[Items listed in a dataset]
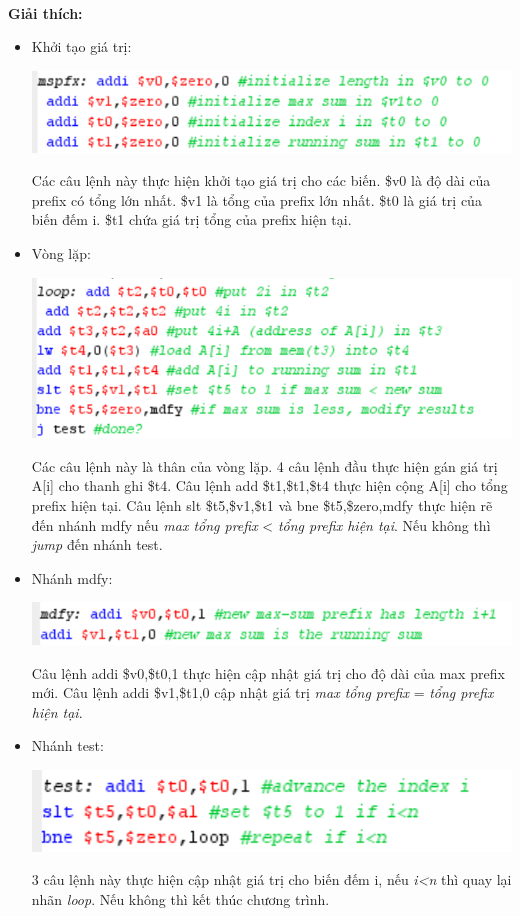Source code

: \documentclass[12pt,a4paper,oneside]{article}
\begin{document}
\\\textbf{Giải thích:}
\begin{itemize}
	\item Khởi tạo giá trị:\begin{center}
	\includegraphics[scale=1]{1.1}
	\end{center}
		Các câu lệnh này thực hiện khởi tạo giá trị cho các biến. \$v0 là độ dài của prefix có tổng lớn nhất. \$v1 là tổng của prefix lớn nhất. \$t0 là giá trị của biến đếm i. \$t1 chứa giá trị tổng của prefix hiện tại.
	\item Vòng lặp:\begin{center}
	 \includegraphics[scale=1]{1.2}
	\end{center}
		Các câu lệnh này là thân của vòng lặp. 4 câu lệnh đầu thực hiện gán giá trị A[i] cho thanh ghi \$t4. Câu lệnh \colorbox{code}{add \$t1,\$t1,\$t4} thực hiện cộng A[i] cho tổng prefix hiện tại. Câu lệnh \colorbox{code}{slt \$t5,\$v1,\$t1} và \colorbox{code}{bne \$t5,\$zero,mdfy} thực hiện rẽ đến nhánh mdfy nếu \textit{max tổng prefix} < \textit{tổng prefix hiện tại}. Nếu không thì \textit{jump} đến nhánh test.
	\item Nhánh mdfy:\begin{center}
	\includegraphics[scale=1]{1.3}
	\end{center}
	Câu lệnh \colorbox{code}{addi \$v0,\$t0,1} thực hiện cập nhật giá trị cho độ dài của max prefix mới. Câu lệnh \colorbox{code}{addi \$v1,\$t1,0} cập nhật giá trị \textit{max tổng prefix} = \textit{tổng prefix hiện tại}.
	\item Nhánh test: \begin{center}
	\includegraphics[scale=1]{1.4}
	\end{center}
	3 câu lệnh này thực hiện cập nhật giá trị cho biến đếm i, nếu \textit{i<n} thì quay lại nhãn \textit{loop}. Nếu không thì kết thúc chương trình.
\end{itemize}
\pagebreak
\end{document}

- **The task**
If a line of the data contains the word "begin", count it; say how many such lines there are and nothing else.

- **Your solution**
6